The economics and politics of a recession like no other

By Barry Bluestone | | July 6, 2012

The latest news on the employment front is not good.  Indeed, it is terrible.  Last month, employers nationwide added a total of just 80,000 to their payrolls.  Back in January of this year, 275,000 jobs were created, a strong enough performance to reduce the national unemployment rate from 8.5 to 8.3 percent in a single month.  If we could have kept that pace up for just five months, we would have shaved the unemployment rate by a full point.  By the November election, we might have faced a jobless rate of “just” 6.5 to 7.0 percent.   President Obama would have been seen as something of an economic magician, boosting his chances of reelection immensely.

Unfortunately, June marked the sixth month in a row that employment growth has been deteriorating.  As such the official unemployment rate remains stuck at 8.2 percent.  Unless a miracle comes along to create about 200,000 jobs a month to offset labor force and productivity growth, the unemployment rate will not fall much below this level.  Essentially, private employers have stopped hiring and the public sector continues to lay workers off.  Sluggish consumer demand explains part of this.  A weakening European economy explains still another.  And while I am not one for conspiracy theories, it just may be true that some employers could justify adding new employees now, but are holding off new hiring until after the election hoping that miserable economic conditions will help jettison Democrats from the White House and the Congress.

The fact is this recession is unlike any one we have experienced over the past century with the possible exception of the Great Depression of the 1930s.  A few statistics and a simple chart demonstrates why.

The current “Great Recession” is the eighth official recession since 1960.  The job loss during this recession was enormous relative to each of the others as the following table demonstrates.  Between January 2008 and February 2010, total non-farm employment plummeted by nearly 8.8 million jobs.  This was more than three times the loss in any of the previous recessions in terms of the number of jobs lost and more than twice the rate.   Before employment began to recover, the nation had a total of 6.4 percent fewer jobs than before the recession began.

Recession Period Jobs Lost Jobs Lost as % of Total
1960-1961 1,256,000 -2.30%
1970 1,044,000 -1.50%
1974-1975 2,115,000 -2.70%
1980 1,159,000 -1.30%
1981-1982 2,838,000 -3.10%
1990-1992 1,571,000 -1.40%
2001-2003 2,709,000 -2.00%
2008-2010 8,779,000 -6.40%

But what is really frightening about the current state of affairs is that the recovery has stalled in a fashion that makes even these numbers look relatively benign.  By May of this year, only 43 percent of the lost jobs had been recovered.   In the previous recessions, as the following chart reveals, it took no more than eight months to recover this share of the job loss.  This time around it has taken fifty-one (51) months.  In this sense, this weak economy is between six and twenty-five times worse than earlier recessions!  (The dates in the chart refer to the period in which the total number of jobs was contracting.)

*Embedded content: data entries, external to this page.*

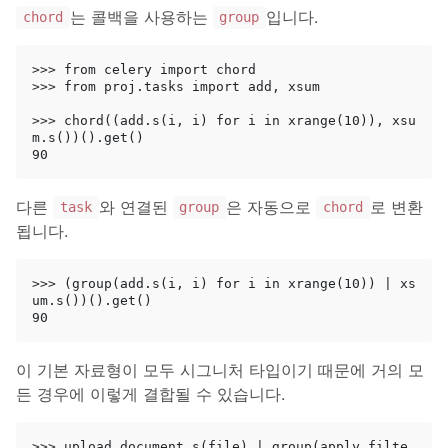
는 콜백을 사용하는
입니다.
chord
group
>>> from celery import chord

>>> from proj.tasks import add, xsum

>>> chord((add.s(i, i) for i in xrange(10)), xsu
m.s())().get()

다른
와 연결된
은 자동으로
로 변환
task
group
chord
됩니다.
>>> (group(add.s(i, i) for i in xrange(10)) | xs
um.s())().get()

이 기본 자료형이 모두 시그니처 타입이기 때문에 거의 모
든 경우에 이렇게 결합될 수 있습니다.
>>> upload_document.s(file) | group(apply_filte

There are several reasons that might explain this.  First, of course, is that this recession was so much more severe than all the earlier ones.  Snapping back from a recession that claims just 1.3 to 3.1 percent job loss is a lot easier than one where 6.4 percent of the jobs disappeared.  A second reason is that all of the previous recessions were “normal” in the sense that they amounted to corrections in a regular business cycle when inventories of unsold goods rose faster than consumption and as a consequence employers slowed down production to bring inventories into line with demand.  This time around the proximate cause was not a “normal” inventory build-up, but an irrational speculative boom in housing, a massive credit card spending bubble, and ridiculously risky banking practices that could never be sustained.  Instead of a little bubble bursting, a gargantuan one did.

Yet there is still a political dimension to this recession that marks this one apart from all the others.  In past recessions, Democrats and Republicans came together to forge a coherent fiscal policy response to bad economic times.  The consensus was similar to the near universal support given to the President in times of war or a foreign policy crisis.  In the 1960-1961 recession, President Kennedy and Republicans in Congress agreed on short-term tax cuts for working Americans to prop up consumer spending.  In subsequent recessions, members of both parties forged a combination of short-term tax cuts and sharp increases in federal spending — in defense and in social programs — to shorten the time it took to regain lost jobs.

This time around, Republicans in the Congress have made it clear that they – perhaps like some employers — do not desire a faster solution to reduce joblessness in the hopes of securing electoral victories in November.  By putting partisanship and conservative ideology ahead of a coherent and rational attack on unemployment, millions and millions of American families will suffer for years to come.